[[ DATA EXTRACT, beginning ]]

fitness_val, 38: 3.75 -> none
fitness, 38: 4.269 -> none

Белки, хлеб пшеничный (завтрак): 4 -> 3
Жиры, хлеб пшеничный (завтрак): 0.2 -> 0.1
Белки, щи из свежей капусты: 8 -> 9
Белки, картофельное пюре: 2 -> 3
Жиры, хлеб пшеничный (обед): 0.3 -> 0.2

[[ DATA EXTRACT, end ]]
[[ DATA EXTRACT, beginning ]]

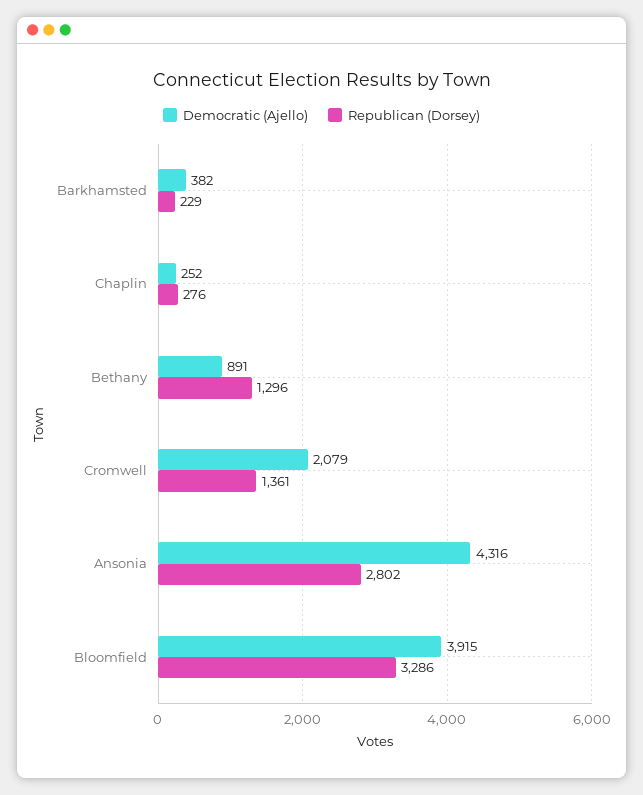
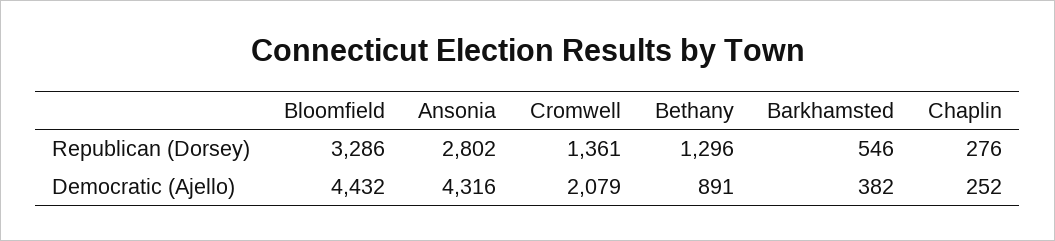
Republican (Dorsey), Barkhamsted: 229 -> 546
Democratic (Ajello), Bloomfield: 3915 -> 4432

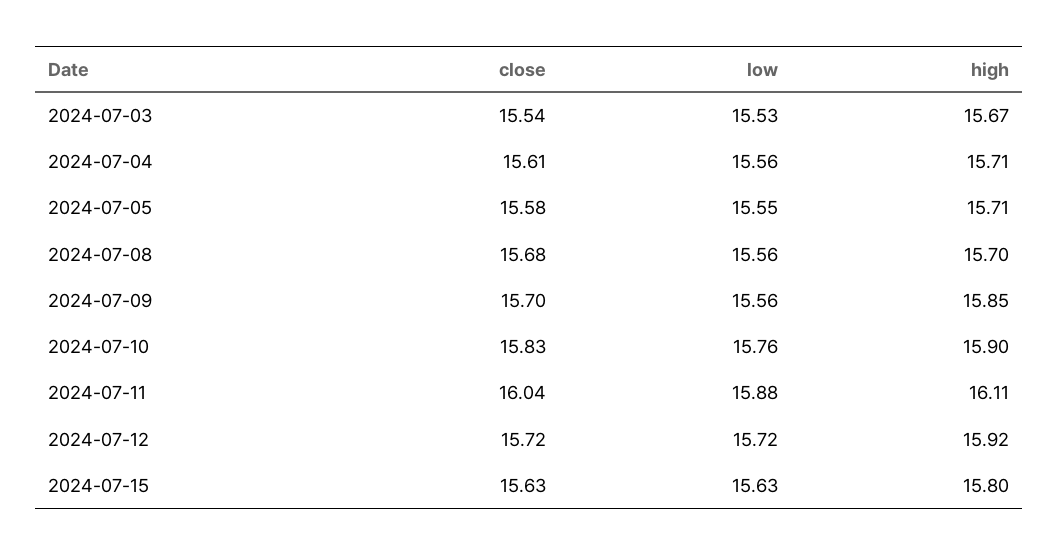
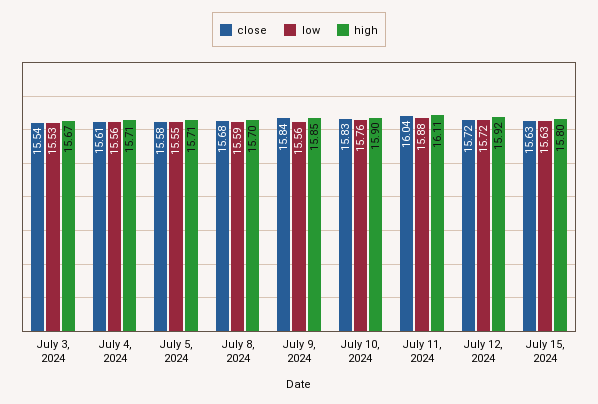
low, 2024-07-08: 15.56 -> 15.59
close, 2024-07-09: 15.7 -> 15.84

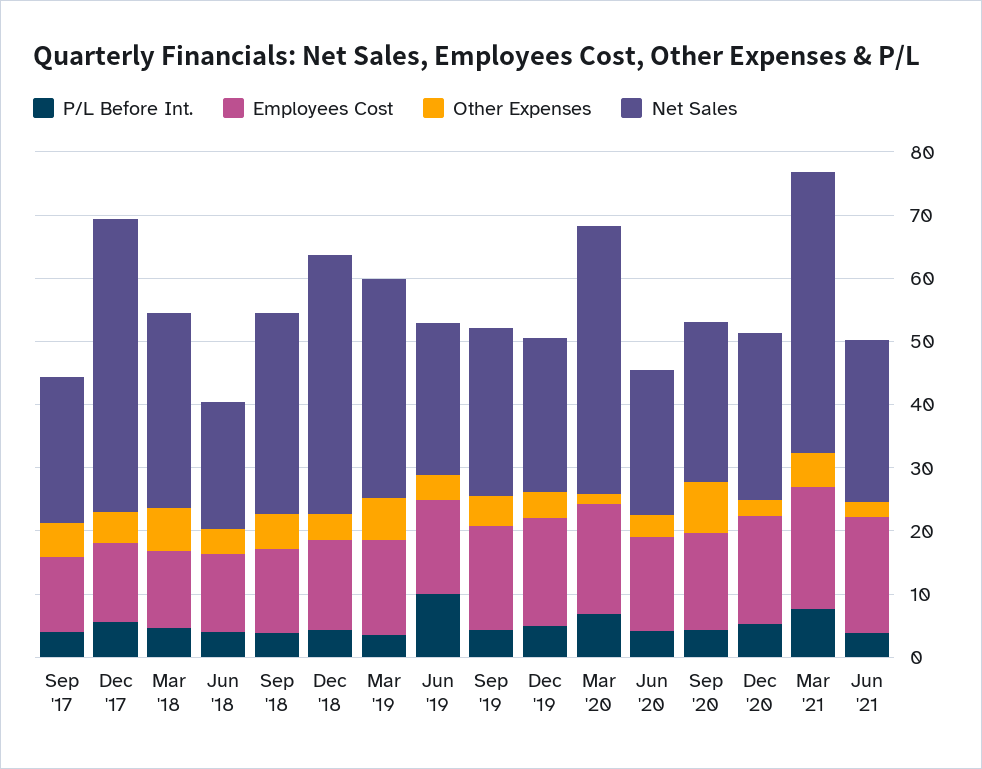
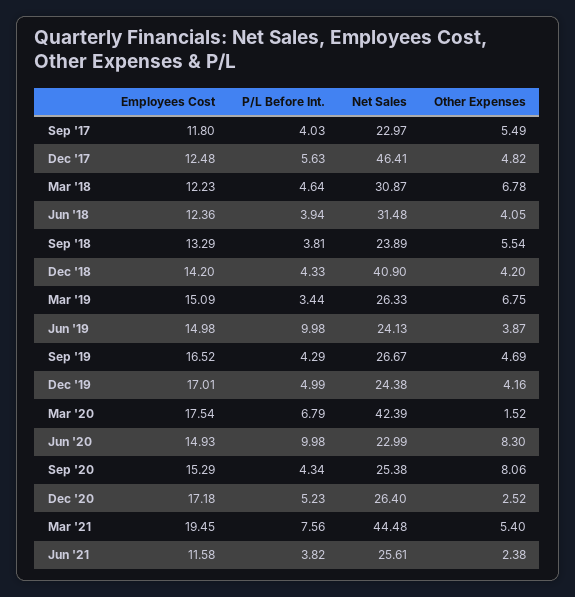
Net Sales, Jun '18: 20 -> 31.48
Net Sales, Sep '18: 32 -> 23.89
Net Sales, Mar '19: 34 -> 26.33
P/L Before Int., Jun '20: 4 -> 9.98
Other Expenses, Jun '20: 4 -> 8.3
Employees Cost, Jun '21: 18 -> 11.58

[[ DATA EXTRACT, end ]]
[[ DATA EXTRACT, beginning ]]

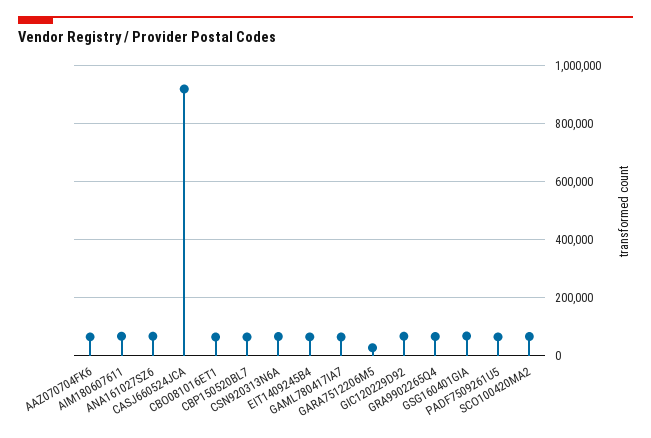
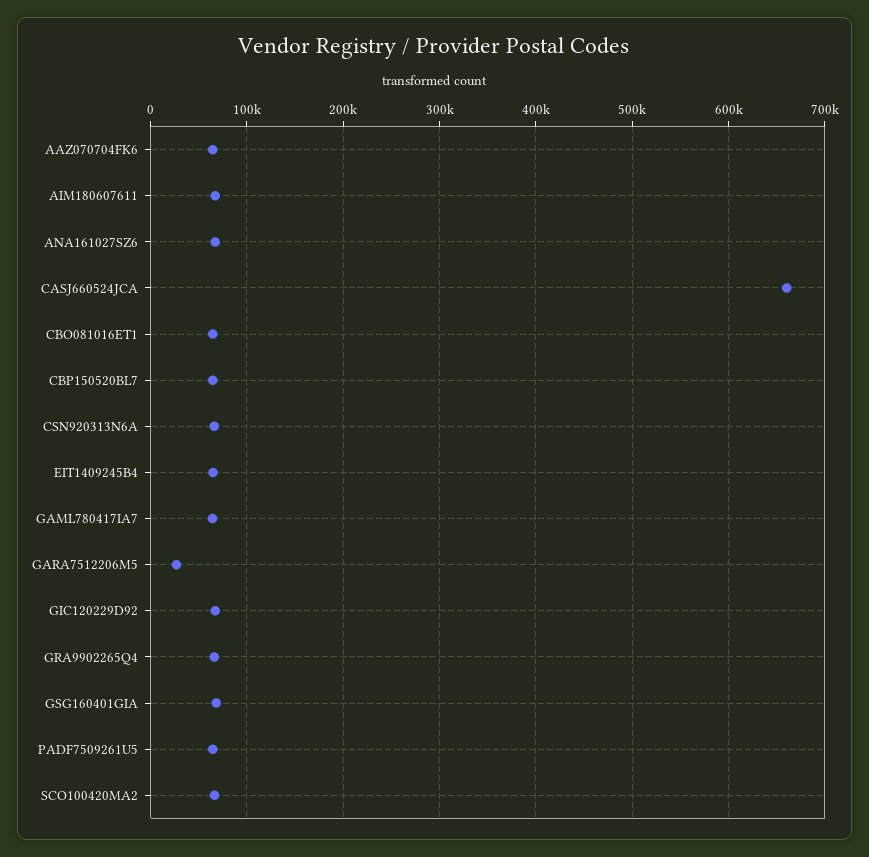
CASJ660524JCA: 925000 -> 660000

[[ DATA EXTRACT, end ]]

Gather each line from the entries above that includes the word "none".

fitness_val, 38: 3.75 -> none
fitness, 38: 4.269 -> none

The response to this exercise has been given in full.